Trinity Episcopal Day School student Ananya Bhargava was chosen to attend the Congress of Future Medical Leaders in Washington, D.C., this fall. Bhargava is currently deciding on choosing the field of medicine or technology to further study in high school and college. Bhargava enjoys anatomy, biology and other science classes at school. (ROD GUAJARDO / The Natchez Democrat)
Trinity Episcopal Day School student Ananya Bhargava was chosen to attend the Congress of Future Medical Leaders in Washington, D.C., this fall. Bhargava is currently deciding on choosing the field of medicine or technology to further study in high school and college.
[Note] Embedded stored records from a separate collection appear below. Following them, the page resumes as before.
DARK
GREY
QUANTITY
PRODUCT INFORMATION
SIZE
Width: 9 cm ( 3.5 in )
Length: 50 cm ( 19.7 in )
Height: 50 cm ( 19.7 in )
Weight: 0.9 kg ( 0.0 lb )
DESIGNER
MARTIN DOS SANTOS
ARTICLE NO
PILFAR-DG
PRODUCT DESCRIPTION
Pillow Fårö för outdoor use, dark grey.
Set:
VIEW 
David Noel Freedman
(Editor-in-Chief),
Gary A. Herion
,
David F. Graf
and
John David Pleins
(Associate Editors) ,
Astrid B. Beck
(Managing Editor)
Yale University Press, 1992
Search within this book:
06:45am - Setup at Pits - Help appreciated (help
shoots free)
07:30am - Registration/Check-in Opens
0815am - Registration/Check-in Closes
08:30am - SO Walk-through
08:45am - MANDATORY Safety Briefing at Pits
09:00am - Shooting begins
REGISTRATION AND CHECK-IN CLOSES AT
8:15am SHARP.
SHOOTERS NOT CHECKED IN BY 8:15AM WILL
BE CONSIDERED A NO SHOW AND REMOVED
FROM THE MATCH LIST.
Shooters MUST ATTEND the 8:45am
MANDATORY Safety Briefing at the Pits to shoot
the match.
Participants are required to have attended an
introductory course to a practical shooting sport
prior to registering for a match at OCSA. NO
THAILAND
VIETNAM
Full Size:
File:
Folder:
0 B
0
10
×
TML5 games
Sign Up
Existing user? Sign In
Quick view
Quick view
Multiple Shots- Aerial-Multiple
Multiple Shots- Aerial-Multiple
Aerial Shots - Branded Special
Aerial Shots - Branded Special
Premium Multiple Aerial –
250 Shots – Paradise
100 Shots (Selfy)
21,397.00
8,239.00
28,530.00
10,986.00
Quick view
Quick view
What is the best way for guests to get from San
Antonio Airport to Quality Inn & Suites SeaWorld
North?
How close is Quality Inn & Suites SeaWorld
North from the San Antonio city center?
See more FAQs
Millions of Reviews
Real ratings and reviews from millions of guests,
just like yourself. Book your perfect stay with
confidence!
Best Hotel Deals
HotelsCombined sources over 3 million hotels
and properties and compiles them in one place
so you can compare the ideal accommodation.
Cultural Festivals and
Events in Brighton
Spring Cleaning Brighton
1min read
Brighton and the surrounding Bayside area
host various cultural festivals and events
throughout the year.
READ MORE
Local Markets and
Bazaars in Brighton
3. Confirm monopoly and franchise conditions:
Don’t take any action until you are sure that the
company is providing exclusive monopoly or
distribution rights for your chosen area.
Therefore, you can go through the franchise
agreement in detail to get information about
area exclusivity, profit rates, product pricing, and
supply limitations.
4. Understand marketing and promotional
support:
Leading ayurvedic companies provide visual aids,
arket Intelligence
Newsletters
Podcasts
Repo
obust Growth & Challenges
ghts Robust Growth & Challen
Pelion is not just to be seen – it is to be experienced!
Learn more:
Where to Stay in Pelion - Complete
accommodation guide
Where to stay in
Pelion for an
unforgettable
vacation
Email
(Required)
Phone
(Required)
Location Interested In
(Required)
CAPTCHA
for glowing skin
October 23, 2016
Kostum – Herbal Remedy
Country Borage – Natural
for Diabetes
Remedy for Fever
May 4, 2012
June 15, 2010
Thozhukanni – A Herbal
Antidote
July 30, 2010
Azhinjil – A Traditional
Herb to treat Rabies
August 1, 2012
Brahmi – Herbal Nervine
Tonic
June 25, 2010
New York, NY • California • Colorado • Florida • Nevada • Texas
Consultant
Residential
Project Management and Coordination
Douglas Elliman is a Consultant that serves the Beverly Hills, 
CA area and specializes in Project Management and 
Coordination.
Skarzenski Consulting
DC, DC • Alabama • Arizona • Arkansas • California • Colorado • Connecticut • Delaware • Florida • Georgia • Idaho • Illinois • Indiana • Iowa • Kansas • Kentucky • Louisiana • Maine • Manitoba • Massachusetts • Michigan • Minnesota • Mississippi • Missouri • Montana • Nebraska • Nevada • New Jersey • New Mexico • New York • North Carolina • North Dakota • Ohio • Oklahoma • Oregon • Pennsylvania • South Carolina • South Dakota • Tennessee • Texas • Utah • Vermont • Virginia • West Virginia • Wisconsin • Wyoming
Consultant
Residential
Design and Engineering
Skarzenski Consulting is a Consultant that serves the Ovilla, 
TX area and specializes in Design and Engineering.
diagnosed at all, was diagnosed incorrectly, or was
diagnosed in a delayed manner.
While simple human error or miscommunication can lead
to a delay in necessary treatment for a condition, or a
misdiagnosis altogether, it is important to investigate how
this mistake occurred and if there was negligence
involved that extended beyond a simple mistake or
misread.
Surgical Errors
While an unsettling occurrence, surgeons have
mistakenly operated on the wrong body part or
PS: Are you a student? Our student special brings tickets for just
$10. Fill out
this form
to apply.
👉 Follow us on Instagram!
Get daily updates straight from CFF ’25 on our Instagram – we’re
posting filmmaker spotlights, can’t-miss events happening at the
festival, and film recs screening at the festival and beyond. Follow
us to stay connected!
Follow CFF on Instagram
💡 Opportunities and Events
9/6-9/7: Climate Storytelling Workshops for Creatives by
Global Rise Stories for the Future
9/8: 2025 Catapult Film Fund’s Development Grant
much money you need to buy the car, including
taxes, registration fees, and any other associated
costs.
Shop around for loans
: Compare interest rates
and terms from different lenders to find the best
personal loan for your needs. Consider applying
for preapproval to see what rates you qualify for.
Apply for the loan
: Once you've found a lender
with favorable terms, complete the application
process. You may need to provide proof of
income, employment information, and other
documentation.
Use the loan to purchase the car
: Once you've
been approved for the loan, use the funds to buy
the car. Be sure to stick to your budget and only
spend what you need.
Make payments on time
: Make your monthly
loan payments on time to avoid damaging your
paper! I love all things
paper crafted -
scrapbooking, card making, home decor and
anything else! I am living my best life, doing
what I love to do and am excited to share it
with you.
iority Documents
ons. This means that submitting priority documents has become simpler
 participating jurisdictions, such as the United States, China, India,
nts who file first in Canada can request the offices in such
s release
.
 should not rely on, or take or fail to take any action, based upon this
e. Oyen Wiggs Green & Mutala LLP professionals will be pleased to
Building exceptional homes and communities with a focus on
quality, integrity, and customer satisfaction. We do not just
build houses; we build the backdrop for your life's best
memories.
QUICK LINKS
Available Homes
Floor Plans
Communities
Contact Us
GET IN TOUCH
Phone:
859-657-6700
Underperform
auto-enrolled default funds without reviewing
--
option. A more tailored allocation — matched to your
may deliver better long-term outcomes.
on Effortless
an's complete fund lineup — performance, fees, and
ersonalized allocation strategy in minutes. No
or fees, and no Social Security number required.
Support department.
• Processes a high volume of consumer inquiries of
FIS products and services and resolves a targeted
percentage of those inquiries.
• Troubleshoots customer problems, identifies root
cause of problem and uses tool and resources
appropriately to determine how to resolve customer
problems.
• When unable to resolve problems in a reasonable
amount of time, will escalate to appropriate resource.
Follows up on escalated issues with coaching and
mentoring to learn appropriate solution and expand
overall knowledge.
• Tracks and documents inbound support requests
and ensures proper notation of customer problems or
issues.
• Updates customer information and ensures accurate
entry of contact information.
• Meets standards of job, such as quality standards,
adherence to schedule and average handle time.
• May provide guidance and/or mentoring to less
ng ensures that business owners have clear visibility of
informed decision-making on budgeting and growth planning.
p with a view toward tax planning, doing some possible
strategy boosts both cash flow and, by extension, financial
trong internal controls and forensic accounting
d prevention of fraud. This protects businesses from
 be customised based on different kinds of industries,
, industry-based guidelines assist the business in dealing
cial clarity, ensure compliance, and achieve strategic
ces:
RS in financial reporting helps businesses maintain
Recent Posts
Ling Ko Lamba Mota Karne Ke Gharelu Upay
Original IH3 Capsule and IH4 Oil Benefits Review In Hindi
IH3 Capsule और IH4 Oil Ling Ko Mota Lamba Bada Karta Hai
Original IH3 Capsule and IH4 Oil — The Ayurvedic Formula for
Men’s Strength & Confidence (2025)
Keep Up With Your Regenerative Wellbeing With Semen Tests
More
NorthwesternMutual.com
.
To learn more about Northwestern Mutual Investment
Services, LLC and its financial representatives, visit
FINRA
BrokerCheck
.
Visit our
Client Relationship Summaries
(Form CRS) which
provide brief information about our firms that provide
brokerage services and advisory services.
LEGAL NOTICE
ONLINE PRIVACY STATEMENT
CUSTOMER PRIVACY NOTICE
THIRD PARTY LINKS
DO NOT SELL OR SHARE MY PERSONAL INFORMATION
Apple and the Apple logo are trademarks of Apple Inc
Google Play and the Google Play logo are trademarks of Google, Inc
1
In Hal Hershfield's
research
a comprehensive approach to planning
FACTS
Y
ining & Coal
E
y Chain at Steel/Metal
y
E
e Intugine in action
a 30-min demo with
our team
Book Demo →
Bhargava enjoys anatomy, biology and other science classes at school. (ROD GUAJARDO / The Natchez Democrat)

Bright future: Trinity student nominated as future medical leader

Published 12:47am Wednesday, June 4, 2014

NATCHEZ — Trinity Episcopal Day School student Ananya Bhargava is hoping a trip to Washington, D.C, in the fall will help him decide if a career in medicine is right for him.

Bhargava, who just finished his freshman year at Trinity, was nominated to attend the Congress of Future Medical Leaders in the nation’s capital in November.

The congress is an honors-only program for high school students who want to become physicians or go into medical research fields.

The purpose of the event is to honor, inspire, motivate and direct the top students in the country who aspire to be physicians or medical scientists and to help provide a path, plan and resources for those students to reach their goal.

Bhargava said he is currently torn between entering the medicine or technology fields.

“Technology is just one of those things that allows you to create these amazing and advanced things that can help a lot of people,” Bhargava said. “My interest in anatomy and my mom being a physician is kind of how I got interested in the medical field.”

During the three-day event, Bhargava will join students from across the country to hear Nobel Laureates and National Medal of Science winners talk about leading medical research, be given advice from Ivy League and top medical school deans on what is expected in medical school and learn about cutting-edge advances in medicine.

“I think this will be a great opportunity for me to get an idea of if this is truly what I want to go into or if I should go with technology,” Bhargava said. “It’s going to be a great experience.”

The Congress, Bhargava said, will also allow him to meet and connect with students similar to him from across the country.

“I’ll get to meet all kinds of young people who are inspired to go into the medical field and talk to them about what they think about it,” Bhargava said. “I can’t wait to meet new people from all over the nation.”

One of the things Bhargava will get to do during the trip is watch a live surgery performed by top medical professionals.

“That’s going to be cool,” he said. “I’m really looking forward to that.”

Richard Rossi, executive director for the National Academy of Future Physicians and Medical Scientists, said the event would be a critical part of a student’s decision to enterthe medical field.

“This is a critical time in America when we need more doctors and medical scientists who are even better prepared for a future that is changing exponentially,” Rossi said. “Focused, bright and determined students like Ananya Bhargava are our future, and he deserves all the mentoring and guidance we can give him.”

But Bhargava won’t be twiddling his thumbs this summer waiting to make a decision between medicine and technology.

Bhargava will begin this week a six-week online robotics course sponsored by Duke University that he hopes will expose him to his other interest.

“It’s going to be a busy summer,” he said.

Bhargava is a member of the Key Club at Trinity and plays on the school’s basketball team.

He is the son of Vivek Bhargava and Anubha Jati of Natchez.